** ENTRIES PROVIDED follows **

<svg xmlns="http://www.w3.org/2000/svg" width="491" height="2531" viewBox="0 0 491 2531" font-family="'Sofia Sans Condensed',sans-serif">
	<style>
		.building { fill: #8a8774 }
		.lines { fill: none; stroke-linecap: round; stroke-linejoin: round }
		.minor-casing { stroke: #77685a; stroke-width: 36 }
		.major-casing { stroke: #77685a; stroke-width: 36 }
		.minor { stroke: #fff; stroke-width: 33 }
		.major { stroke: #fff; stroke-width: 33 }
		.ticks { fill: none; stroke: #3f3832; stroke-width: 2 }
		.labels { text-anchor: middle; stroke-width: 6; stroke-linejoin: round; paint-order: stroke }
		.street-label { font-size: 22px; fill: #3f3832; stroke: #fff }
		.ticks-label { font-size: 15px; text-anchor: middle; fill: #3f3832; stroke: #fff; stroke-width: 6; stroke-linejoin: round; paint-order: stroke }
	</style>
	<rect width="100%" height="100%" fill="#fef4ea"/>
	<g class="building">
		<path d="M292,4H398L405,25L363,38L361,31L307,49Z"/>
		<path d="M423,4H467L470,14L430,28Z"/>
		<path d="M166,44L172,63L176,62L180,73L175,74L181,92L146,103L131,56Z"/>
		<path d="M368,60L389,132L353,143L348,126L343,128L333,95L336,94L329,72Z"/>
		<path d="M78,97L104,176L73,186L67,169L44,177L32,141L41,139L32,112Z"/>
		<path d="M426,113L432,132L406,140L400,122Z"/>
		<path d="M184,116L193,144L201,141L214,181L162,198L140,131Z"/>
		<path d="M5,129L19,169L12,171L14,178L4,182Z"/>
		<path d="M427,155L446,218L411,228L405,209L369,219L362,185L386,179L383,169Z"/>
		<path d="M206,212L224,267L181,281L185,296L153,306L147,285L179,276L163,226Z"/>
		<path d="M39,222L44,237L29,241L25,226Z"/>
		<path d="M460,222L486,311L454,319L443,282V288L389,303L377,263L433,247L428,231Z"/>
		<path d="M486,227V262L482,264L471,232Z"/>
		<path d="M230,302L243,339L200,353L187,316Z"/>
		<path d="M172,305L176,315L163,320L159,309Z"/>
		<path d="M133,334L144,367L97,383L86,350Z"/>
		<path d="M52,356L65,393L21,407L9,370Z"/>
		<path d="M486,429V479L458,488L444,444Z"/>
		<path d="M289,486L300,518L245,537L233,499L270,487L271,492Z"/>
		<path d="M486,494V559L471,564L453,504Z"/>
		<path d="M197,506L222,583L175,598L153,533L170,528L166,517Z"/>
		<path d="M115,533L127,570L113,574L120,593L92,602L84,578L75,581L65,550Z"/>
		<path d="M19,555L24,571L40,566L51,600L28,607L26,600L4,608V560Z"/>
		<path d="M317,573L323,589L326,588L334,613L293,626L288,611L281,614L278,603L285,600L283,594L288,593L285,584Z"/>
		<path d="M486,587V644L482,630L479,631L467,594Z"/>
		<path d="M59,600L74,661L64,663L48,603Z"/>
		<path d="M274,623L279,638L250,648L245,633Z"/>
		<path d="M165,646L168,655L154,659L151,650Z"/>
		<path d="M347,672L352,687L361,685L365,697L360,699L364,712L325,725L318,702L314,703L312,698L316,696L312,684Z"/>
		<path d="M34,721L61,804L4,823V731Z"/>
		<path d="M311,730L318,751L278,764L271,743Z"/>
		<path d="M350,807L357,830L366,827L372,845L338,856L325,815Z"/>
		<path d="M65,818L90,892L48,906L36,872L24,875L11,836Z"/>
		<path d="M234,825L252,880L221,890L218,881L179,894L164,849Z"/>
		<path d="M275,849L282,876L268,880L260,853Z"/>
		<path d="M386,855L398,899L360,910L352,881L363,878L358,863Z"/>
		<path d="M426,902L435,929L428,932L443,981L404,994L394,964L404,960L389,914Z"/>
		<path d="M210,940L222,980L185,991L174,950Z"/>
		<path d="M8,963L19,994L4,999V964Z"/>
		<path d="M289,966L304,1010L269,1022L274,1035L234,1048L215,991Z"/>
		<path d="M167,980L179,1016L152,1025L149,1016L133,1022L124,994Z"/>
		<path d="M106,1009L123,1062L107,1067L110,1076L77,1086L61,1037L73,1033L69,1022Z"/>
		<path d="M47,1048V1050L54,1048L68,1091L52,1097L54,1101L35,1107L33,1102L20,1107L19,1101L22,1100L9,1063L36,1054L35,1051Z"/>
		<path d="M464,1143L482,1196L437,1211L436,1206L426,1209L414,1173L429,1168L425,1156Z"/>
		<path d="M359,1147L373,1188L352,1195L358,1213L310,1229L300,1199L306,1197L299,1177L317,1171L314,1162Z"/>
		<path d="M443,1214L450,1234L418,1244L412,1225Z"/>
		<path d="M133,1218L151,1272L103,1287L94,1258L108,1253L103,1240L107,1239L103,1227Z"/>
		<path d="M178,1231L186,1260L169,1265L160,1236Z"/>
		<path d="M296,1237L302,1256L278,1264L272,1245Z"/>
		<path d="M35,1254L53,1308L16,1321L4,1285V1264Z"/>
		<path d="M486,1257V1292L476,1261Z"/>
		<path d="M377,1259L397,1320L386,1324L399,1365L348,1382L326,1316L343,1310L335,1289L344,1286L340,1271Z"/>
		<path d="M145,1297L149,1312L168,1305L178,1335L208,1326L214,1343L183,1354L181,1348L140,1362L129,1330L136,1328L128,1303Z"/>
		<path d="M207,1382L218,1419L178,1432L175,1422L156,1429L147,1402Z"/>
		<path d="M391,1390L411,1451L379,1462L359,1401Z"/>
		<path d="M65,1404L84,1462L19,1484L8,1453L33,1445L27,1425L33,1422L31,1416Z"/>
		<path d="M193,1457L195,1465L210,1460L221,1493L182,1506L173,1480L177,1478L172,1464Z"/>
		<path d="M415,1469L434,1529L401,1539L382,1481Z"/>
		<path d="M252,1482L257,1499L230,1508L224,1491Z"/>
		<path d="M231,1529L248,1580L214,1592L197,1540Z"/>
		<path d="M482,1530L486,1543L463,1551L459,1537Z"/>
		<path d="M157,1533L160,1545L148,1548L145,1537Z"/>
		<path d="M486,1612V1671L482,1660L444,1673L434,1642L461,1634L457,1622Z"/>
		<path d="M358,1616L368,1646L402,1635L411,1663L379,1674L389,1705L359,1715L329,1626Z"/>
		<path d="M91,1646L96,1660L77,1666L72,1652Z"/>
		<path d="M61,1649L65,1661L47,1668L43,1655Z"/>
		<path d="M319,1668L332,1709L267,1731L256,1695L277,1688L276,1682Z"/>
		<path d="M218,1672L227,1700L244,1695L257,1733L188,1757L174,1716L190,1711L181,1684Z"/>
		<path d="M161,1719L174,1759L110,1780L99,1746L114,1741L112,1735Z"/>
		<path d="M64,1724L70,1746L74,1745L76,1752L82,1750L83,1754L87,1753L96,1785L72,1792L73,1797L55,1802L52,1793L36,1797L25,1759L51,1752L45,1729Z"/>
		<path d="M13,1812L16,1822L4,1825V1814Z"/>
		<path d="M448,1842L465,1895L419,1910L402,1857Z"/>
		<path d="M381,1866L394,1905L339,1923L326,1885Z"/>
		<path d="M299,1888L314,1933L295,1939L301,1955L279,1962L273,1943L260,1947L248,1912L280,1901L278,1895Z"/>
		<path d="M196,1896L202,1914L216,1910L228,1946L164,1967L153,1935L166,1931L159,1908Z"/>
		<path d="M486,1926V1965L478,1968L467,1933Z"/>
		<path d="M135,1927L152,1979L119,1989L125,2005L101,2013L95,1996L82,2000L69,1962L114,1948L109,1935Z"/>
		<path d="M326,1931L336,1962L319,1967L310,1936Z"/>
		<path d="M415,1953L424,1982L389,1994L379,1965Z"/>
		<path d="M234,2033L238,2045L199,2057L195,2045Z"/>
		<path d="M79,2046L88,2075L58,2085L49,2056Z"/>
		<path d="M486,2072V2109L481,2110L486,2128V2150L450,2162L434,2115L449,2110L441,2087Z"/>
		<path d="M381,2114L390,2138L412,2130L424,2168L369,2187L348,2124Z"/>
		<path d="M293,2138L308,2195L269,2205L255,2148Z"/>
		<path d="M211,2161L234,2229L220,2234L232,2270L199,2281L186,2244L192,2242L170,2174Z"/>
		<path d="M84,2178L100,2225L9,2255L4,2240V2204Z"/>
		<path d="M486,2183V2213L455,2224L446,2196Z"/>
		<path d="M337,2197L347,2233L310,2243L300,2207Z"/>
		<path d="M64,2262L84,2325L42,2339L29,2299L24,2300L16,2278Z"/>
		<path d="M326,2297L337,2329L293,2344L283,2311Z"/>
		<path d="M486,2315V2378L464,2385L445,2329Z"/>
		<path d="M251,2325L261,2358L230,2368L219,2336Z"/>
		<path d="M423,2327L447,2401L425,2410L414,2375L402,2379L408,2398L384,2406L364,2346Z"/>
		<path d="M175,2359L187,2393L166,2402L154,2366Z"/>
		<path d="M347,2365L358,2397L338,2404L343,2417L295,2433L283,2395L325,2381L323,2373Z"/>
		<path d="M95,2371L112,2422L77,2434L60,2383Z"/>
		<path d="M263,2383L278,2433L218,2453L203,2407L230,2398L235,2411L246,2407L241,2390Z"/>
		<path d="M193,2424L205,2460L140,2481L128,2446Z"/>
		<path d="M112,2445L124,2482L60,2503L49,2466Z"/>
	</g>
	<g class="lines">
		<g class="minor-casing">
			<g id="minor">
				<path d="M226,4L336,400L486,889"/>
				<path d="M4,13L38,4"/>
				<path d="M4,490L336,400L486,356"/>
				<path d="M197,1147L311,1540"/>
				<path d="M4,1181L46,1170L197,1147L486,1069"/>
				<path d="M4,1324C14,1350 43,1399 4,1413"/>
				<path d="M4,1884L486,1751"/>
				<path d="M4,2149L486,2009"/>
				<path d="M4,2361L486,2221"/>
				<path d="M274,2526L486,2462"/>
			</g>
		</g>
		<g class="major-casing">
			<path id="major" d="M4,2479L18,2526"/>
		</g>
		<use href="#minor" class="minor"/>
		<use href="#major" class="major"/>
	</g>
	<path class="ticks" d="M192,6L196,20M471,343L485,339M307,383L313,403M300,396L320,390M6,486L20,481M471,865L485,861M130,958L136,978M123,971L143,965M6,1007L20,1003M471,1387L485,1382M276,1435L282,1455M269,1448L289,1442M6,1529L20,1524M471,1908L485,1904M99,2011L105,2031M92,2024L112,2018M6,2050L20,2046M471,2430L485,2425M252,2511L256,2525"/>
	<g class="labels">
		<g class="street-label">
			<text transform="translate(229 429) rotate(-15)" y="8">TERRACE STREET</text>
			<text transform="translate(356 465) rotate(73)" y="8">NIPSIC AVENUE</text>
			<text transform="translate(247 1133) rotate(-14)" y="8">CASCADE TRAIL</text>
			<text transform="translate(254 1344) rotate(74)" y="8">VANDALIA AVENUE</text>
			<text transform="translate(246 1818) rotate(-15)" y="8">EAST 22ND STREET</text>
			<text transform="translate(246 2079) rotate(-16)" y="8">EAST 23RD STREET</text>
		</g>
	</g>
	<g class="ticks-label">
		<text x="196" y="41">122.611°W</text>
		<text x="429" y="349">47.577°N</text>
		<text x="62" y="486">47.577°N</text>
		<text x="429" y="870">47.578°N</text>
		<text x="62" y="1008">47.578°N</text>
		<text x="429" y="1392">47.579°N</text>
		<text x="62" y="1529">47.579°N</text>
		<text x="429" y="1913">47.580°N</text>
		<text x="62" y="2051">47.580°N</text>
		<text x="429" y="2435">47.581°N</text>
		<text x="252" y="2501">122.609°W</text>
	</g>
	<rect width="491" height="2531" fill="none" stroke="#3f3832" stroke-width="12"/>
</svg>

** End of ENTRIES PROVIDED **

→ **WHAT IS REQUIRED**:
Wherever the string "lines" appears in the entries above, list that line.

→ **SOLUTION FOR THIS EXERCISE**:
		.lines { fill: none; stroke-linecap: round; stroke-linejoin: round }
	<g class="lines">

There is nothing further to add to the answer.